I thought about telling her. I wanted to say, I’m tracking the man who killed my wife, who’s taking over my country. Even then, overcome with so much physical pain and confusion, I knew it would sound paranoid. It would frighten her more. So I said, “I need to catch someone.”

“You need a gun for that?”

“I think so.”

“So you need to kill this person.”

“No,” I lied. “I just need to catch him.”

The bus was nowhere in sight, and I wondered if we’d passed it. That would be a good thing. I could reach the bus stop at the Sudbahnhof and wait for him to exit, or go into the bus myself. If we weren’t stopped beforehand.

Had I done the right thing? I didn’t know. I knew how Brano felt-he must have hated me.

Anyway, it was done. I’d begun the chase because I felt I had no other option. I didn’t want Jerzy Michalec enjoying the comforts of an Austrian jail cell and eventual extradition back home, or to France. Because revenge has nothing to do with due process-revenge wants to be sharp, and final.

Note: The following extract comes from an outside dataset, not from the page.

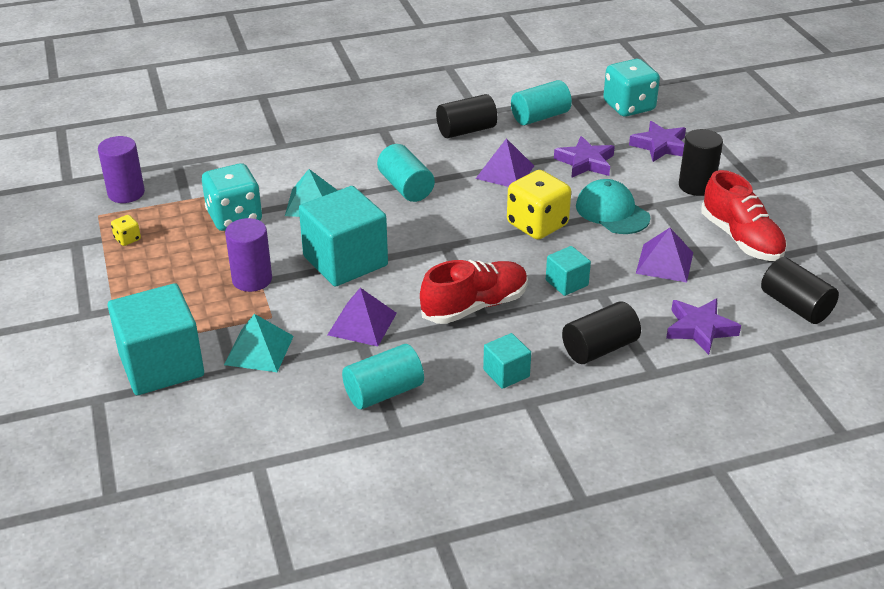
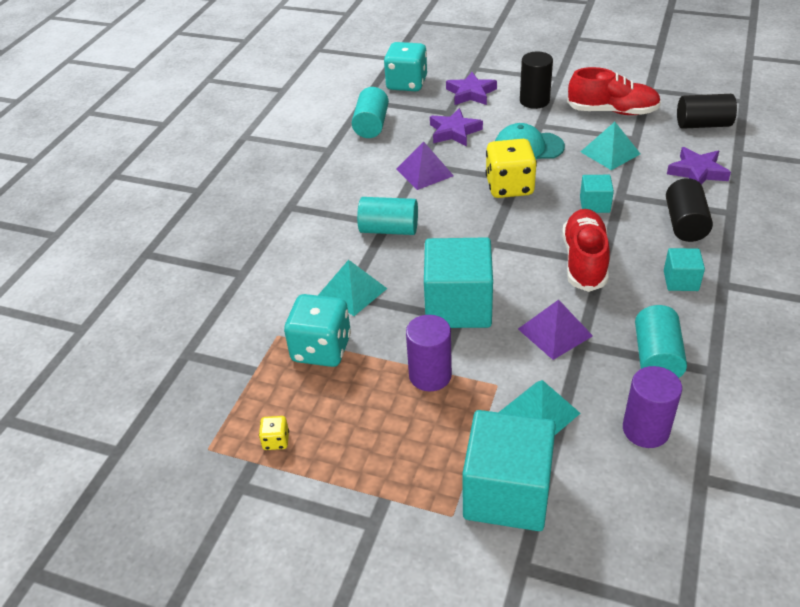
camera: 50 degrees left, 5 degrees up
purple cylinder [98,136,145,203] -> purple cylinder moved to [623,366,682,448]
black cylinder [436,94,497,138] -> none
purple pyramid [636,228,693,282] -> turquoise pyramid [581,122,640,170]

Frau Shappelhorn drove steadily along the A4. She said, “You don’t want to tell me more?”

“There’s no point.”

“Sure there is. Maybe I can help.”

“No,” I said. “The last person who helped me ended up dead.”

It was the wrong thing to say, but I wasn’t thinking straight. The car swerved briefly, and I reached over to steady the wheel; someone blew his horn and passed us. “So you’re in trouble,” she said.

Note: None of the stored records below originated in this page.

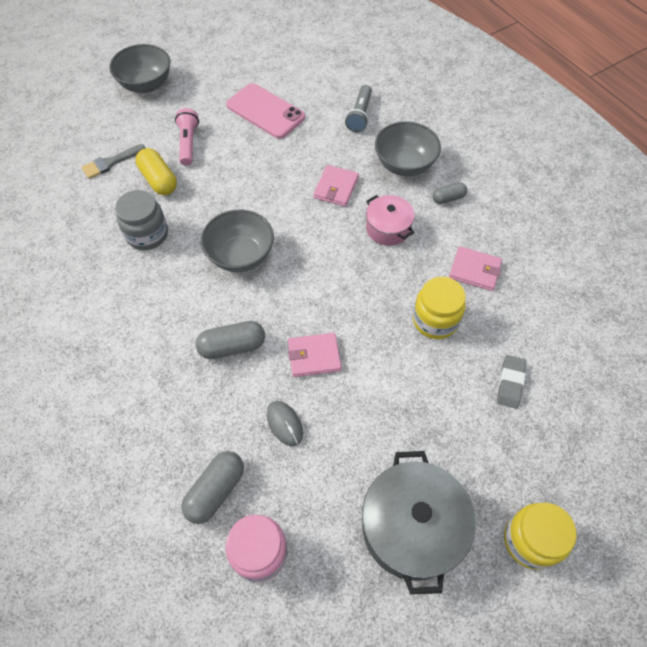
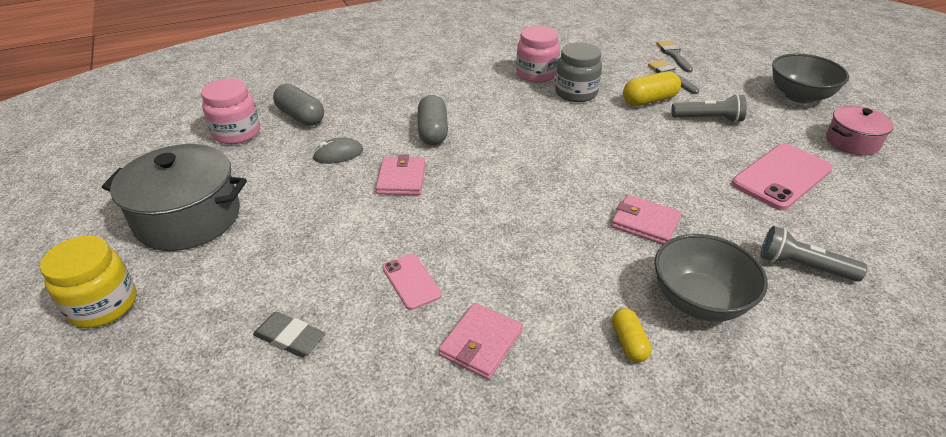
camera: 100 degrees right, 20 degrees down
pink flashlight [175,108,199,166] -> grey flashlight [671,94,747,123]
grey bowl [201,209,274,272] -> none
pink pot [366,195,415,246] -> pink pot moved to [826,105,894,155]
yellow jar [413,277,466,339] -> pink phone [382,254,442,310]
grey capsule [433,183,467,204] -> yellow capsule [612,308,651,362]
none -> pink jar [516,26,560,83]
none -> grey brush [656,40,693,73]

I even grinned. “Can’t you tell?”

That didn’t make her feel any better.

I said, “Just drop me off near the Sudbahnhof. A block away. Police will probably be waiting for me, and I don’t want you to get in trouble.”

That seemed to help a little, but I regretting having said it. I wasn’t really sure what I’d do when I reached the train station, and it would have been smarter to keep the car. But I wasn’t smart. I’ve never been smart.

I tried to imagine that I was Jerzy Michalec, a criminal who knew he’d been doubly conned. First, by the Austrians-surely he watched Brano and Ludwig follow his double’s car. Second, by the person who had warned him. In the bus, he had no way of contacting the embassy, which would start looking for him at the airport. Brano and his Austrian friends would soon do the same, also posting men outside our embassy.

Michalec could get out at the Sudbahnhof or go on to the final stop at the Westbahnhof and then try to contact the embassy. But if he believed the Austrian government was out to get him, that it was also watching his embassy, then he wouldn’t feel safe here.

There was only one thing a man like Jerzy Michalec would do. He would flee Vienna on the first train leaving.

“Have you accepted Jesus?” said Frau Shappelhorn.

I blinked, unsure if I’d heard her right. “What?”

“Jesus Christ. Have you accepted him as your personal savior?”

“Please,” I said. “I don’t want to hear about that.”

She nodded at the road. “Sure. But you’d be surprised. No matter how terrible your situation seems, Jesus Christ can help. He helps millions every day.”

I looked out at the road, then at her. She was as serious about this as I was about Michalec. She took the exit for the Sudbahnhof.

She said, “You have to pray. That’s the first step. You have to ask Him to come to you, but you have to be ready to accept His Glory.”

“Take this left,” I said, but she was already taking it, and up ahead I saw a police car with blinking lights but no sirens. The station was a block ahead. “Let me out here.”

She pulled to the curb along Wiener Gurtel, and I opened the door. Then, as an afterthought, I reached over to cover her hand on the gearshift. “I’m sorry about this. But thank you. I’ll consider giving Jesus Christ a try.”

I think that’s what she wanted to hear. It meant that her day hadn’t been an entire waste.